Some of the lines below need repeating. Reproduce exactly those between the lines holding "29: (325, 157)" and "45: (456, 27)", inclusive.

Collected data entries:
◇ ◇ ◇

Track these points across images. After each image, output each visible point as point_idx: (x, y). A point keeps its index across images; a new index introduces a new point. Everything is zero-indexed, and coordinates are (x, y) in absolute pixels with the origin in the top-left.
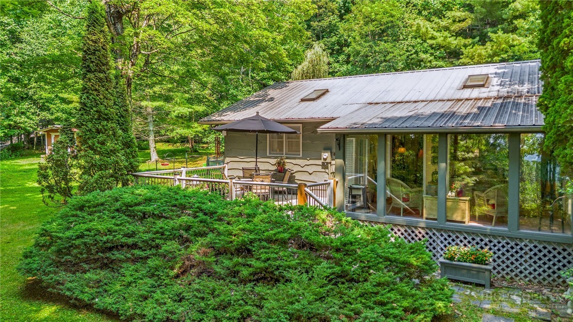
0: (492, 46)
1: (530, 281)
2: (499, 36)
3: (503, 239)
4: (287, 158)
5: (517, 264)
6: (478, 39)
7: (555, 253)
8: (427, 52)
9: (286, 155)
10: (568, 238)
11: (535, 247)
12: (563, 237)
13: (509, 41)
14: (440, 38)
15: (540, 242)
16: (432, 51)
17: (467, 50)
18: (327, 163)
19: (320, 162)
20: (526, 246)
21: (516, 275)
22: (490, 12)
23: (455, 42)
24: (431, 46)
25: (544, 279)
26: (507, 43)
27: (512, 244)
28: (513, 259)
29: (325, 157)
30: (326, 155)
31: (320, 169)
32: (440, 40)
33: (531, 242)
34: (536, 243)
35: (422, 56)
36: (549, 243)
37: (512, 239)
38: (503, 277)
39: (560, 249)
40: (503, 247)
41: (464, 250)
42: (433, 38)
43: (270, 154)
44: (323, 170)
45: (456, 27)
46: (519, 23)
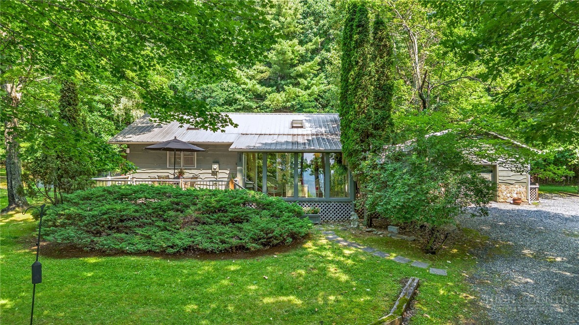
0: (286, 95)
1: (335, 221)
2: (290, 89)
3: (324, 203)
4: (185, 169)
5: (329, 214)
6: (275, 88)
7: (344, 206)
8: (240, 93)
9: (183, 166)
10: (349, 199)
11: (336, 205)
12: (347, 199)
13: (296, 93)
14: (250, 84)
15: (338, 202)
16: (244, 93)
17: (270, 96)
18: (217, 172)
19: (210, 171)
20: (333, 205)
21: (329, 219)
22: (282, 70)
23: (260, 89)
24: (243, 89)
25: (340, 219)
26: (295, 94)
27: (327, 205)
28: (327, 212)
29: (215, 168)
30: (215, 166)
31: (210, 176)
32: (250, 86)
33: (335, 203)
34: (337, 203)
35: (238, 96)
36: (342, 202)
37: (327, 202)
38: (324, 221)
39: (346, 204)
40: (324, 206)
41: (309, 209)
42: (245, 83)
43: (169, 166)
44: (213, 177)
45: (259, 77)
46: (301, 80)
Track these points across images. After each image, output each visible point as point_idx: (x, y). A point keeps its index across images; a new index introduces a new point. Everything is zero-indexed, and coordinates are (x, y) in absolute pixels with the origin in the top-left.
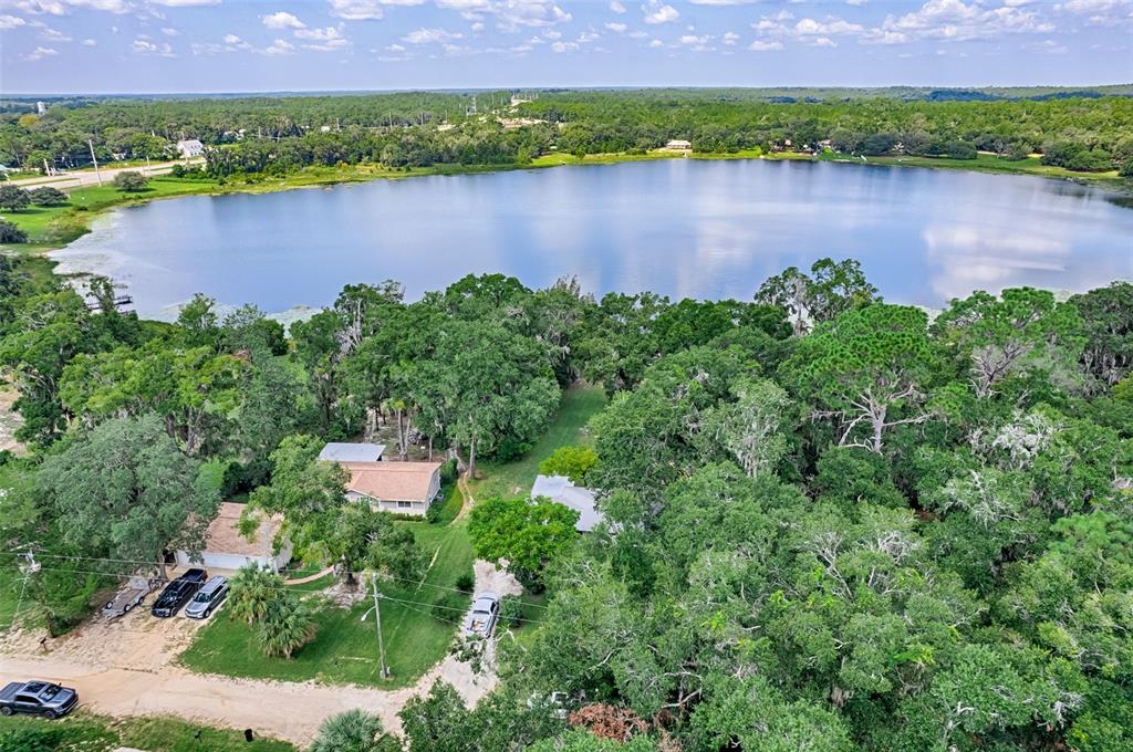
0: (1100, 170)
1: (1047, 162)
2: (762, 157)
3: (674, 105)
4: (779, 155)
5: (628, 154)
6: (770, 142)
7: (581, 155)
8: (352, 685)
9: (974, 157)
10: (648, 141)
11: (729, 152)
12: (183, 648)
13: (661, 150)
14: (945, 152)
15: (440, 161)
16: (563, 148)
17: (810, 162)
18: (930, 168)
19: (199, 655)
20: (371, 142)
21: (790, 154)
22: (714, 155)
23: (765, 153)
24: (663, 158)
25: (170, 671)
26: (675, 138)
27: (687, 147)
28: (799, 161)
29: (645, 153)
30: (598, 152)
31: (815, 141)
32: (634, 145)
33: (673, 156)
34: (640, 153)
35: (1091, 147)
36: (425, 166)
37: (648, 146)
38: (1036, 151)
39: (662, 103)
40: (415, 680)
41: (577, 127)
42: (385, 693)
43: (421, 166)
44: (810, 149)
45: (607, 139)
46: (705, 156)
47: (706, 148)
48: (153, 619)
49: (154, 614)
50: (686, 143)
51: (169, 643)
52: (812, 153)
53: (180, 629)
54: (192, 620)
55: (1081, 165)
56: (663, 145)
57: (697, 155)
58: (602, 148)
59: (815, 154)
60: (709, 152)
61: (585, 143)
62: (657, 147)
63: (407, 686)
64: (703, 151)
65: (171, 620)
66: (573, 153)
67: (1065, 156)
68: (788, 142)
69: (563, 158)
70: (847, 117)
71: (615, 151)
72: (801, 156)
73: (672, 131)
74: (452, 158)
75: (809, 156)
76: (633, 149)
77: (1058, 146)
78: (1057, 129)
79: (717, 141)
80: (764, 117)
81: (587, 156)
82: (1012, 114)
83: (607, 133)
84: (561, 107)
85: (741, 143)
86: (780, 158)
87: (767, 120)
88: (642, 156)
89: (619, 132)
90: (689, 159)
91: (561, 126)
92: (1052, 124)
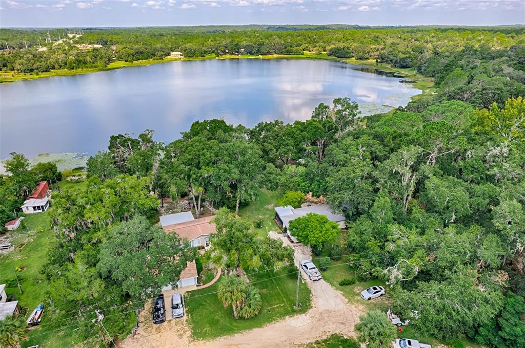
0: (349, 58)
1: (330, 55)
2: (217, 58)
3: (161, 35)
4: (224, 57)
5: (154, 60)
6: (219, 51)
7: (132, 62)
8: (287, 317)
9: (303, 54)
10: (162, 53)
11: (202, 56)
12: (189, 333)
13: (169, 57)
14: (292, 52)
15: (54, 68)
16: (120, 58)
17: (238, 59)
18: (287, 59)
19: (201, 333)
21: (228, 56)
22: (194, 59)
23: (218, 56)
24: (172, 61)
25: (195, 345)
26: (173, 51)
27: (181, 55)
28: (233, 59)
29: (162, 59)
30: (138, 60)
31: (238, 49)
32: (154, 55)
33: (176, 60)
34: (160, 59)
35: (344, 48)
36: (46, 71)
37: (162, 56)
38: (325, 51)
39: (157, 34)
40: (310, 305)
41: (124, 48)
42: (304, 314)
43: (43, 71)
44: (237, 53)
45: (141, 53)
46: (191, 59)
47: (190, 55)
48: (155, 326)
49: (156, 323)
50: (180, 53)
51: (178, 333)
52: (238, 55)
53: (176, 325)
54: (178, 319)
55: (342, 56)
56: (169, 55)
57: (186, 59)
58: (140, 58)
59: (240, 55)
60: (192, 57)
61: (131, 56)
62: (166, 56)
63: (309, 308)
64: (189, 57)
65: (165, 323)
66: (126, 61)
67: (335, 52)
68: (227, 51)
69: (121, 64)
70: (247, 38)
71: (147, 59)
72: (233, 56)
73: (171, 48)
74: (61, 66)
75: (237, 57)
76: (156, 57)
77: (332, 49)
78: (329, 42)
79: (195, 51)
80: (210, 40)
81: (134, 62)
82: (310, 36)
83: (141, 50)
84: (105, 37)
85: (205, 52)
86: (225, 58)
87: (212, 41)
88: (161, 60)
89: (146, 49)
90: (184, 61)
91: (114, 47)
92: (326, 40)
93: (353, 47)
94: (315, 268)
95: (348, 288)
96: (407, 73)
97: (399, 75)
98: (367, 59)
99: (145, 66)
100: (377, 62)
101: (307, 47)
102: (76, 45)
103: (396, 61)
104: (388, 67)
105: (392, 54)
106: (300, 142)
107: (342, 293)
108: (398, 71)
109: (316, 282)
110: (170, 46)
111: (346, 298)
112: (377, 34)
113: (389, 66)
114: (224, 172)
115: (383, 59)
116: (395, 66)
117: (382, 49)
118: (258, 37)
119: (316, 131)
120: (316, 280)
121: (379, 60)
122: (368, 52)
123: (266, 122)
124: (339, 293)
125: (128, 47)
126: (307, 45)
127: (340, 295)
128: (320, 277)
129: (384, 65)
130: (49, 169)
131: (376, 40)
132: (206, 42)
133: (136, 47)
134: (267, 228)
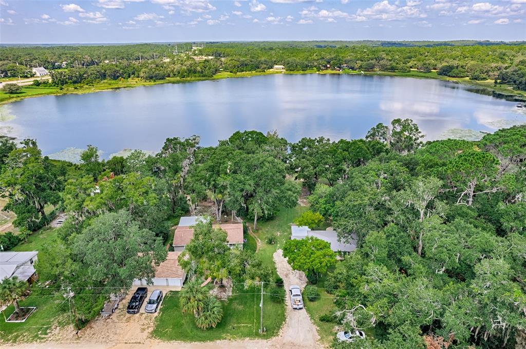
0: (462, 77)
1: (440, 74)
2: (317, 72)
3: (271, 49)
4: (325, 72)
5: (257, 72)
6: (320, 66)
7: (236, 73)
8: (248, 339)
9: (410, 71)
10: (265, 66)
11: (303, 70)
12: (151, 330)
13: (271, 70)
14: (397, 70)
15: (169, 76)
16: (226, 69)
17: (339, 74)
18: (391, 76)
19: (161, 332)
20: (134, 68)
21: (329, 71)
22: (295, 72)
23: (319, 71)
24: (273, 74)
25: (150, 341)
26: (277, 64)
27: (283, 69)
28: (334, 74)
29: (264, 72)
30: (243, 71)
31: (340, 65)
32: (258, 68)
33: (277, 73)
34: (262, 71)
35: (457, 67)
36: (162, 79)
37: (265, 68)
38: (435, 69)
39: (267, 48)
40: (277, 333)
41: (232, 60)
42: (265, 340)
43: (160, 79)
44: (338, 69)
45: (246, 65)
46: (292, 72)
47: (291, 68)
48: (128, 315)
49: (128, 312)
50: (282, 66)
51: (142, 327)
53: (145, 319)
54: (149, 314)
55: (454, 75)
56: (272, 68)
57: (287, 72)
58: (245, 69)
59: (341, 71)
60: (293, 70)
61: (236, 67)
62: (269, 69)
63: (275, 336)
64: (291, 70)
65: (137, 315)
66: (231, 72)
67: (447, 70)
68: (328, 66)
69: (227, 74)
70: (352, 54)
71: (250, 71)
72: (334, 72)
73: (275, 61)
74: (175, 75)
75: (338, 72)
76: (259, 70)
77: (443, 67)
78: (441, 59)
79: (297, 65)
80: (315, 55)
81: (238, 73)
82: (421, 53)
83: (246, 62)
84: (220, 50)
85: (307, 66)
86: (325, 73)
87: (316, 55)
88: (263, 73)
89: (251, 62)
90: (285, 74)
91: (223, 59)
92: (439, 57)
93: (469, 65)
94: (300, 295)
95: (327, 325)
97: (520, 98)
98: (485, 79)
99: (247, 77)
100: (496, 82)
101: (415, 65)
102: (194, 57)
103: (520, 83)
105: (518, 74)
107: (318, 328)
108: (520, 94)
109: (296, 310)
110: (275, 59)
111: (319, 335)
112: (504, 51)
113: (510, 88)
114: (239, 183)
115: (503, 79)
116: (519, 88)
117: (506, 68)
118: (365, 52)
119: (358, 152)
120: (296, 309)
121: (498, 81)
122: (486, 72)
123: (310, 138)
124: (315, 328)
125: (235, 59)
126: (415, 62)
127: (315, 330)
128: (301, 306)
129: (503, 86)
130: (120, 162)
131: (502, 57)
132: (311, 56)
133: (242, 59)
134: (278, 245)
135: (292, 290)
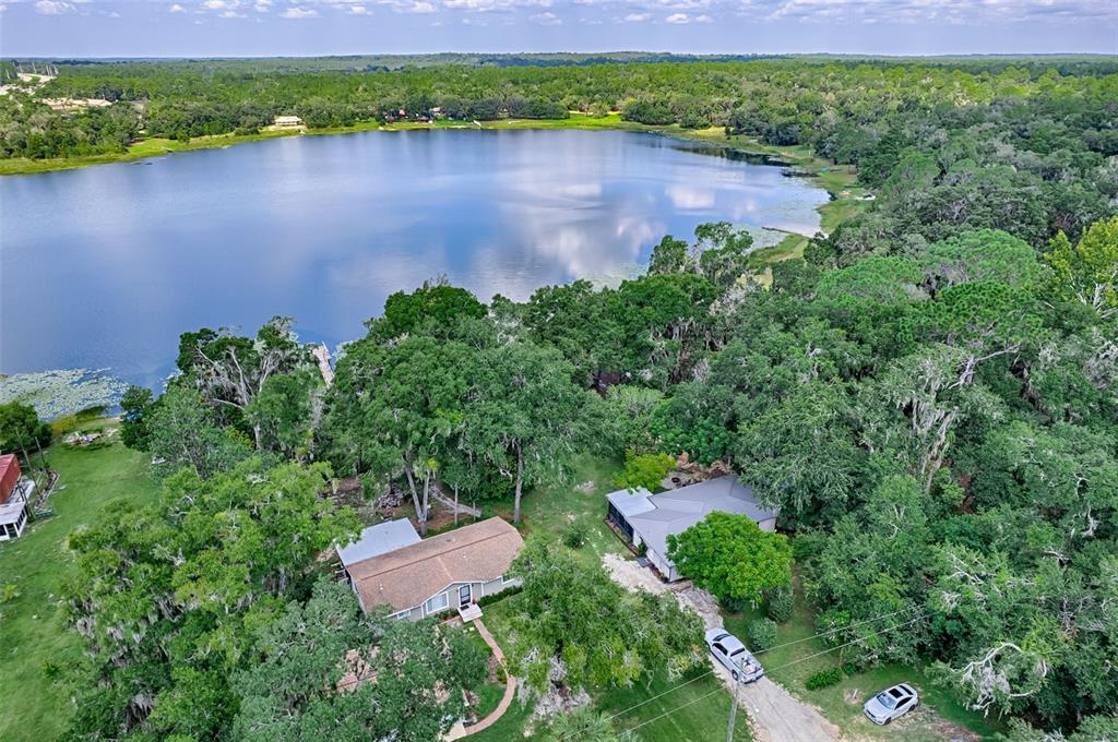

◇ ◇ ◇

_SOLVED EXERCISE_:
29: (325, 157)
30: (326, 155)
31: (320, 169)
32: (440, 40)
33: (531, 242)
34: (536, 243)
35: (422, 56)
36: (549, 243)
37: (512, 239)
38: (503, 277)
39: (560, 249)
40: (503, 247)
41: (464, 250)
42: (433, 38)
43: (270, 154)
44: (323, 170)
45: (456, 27)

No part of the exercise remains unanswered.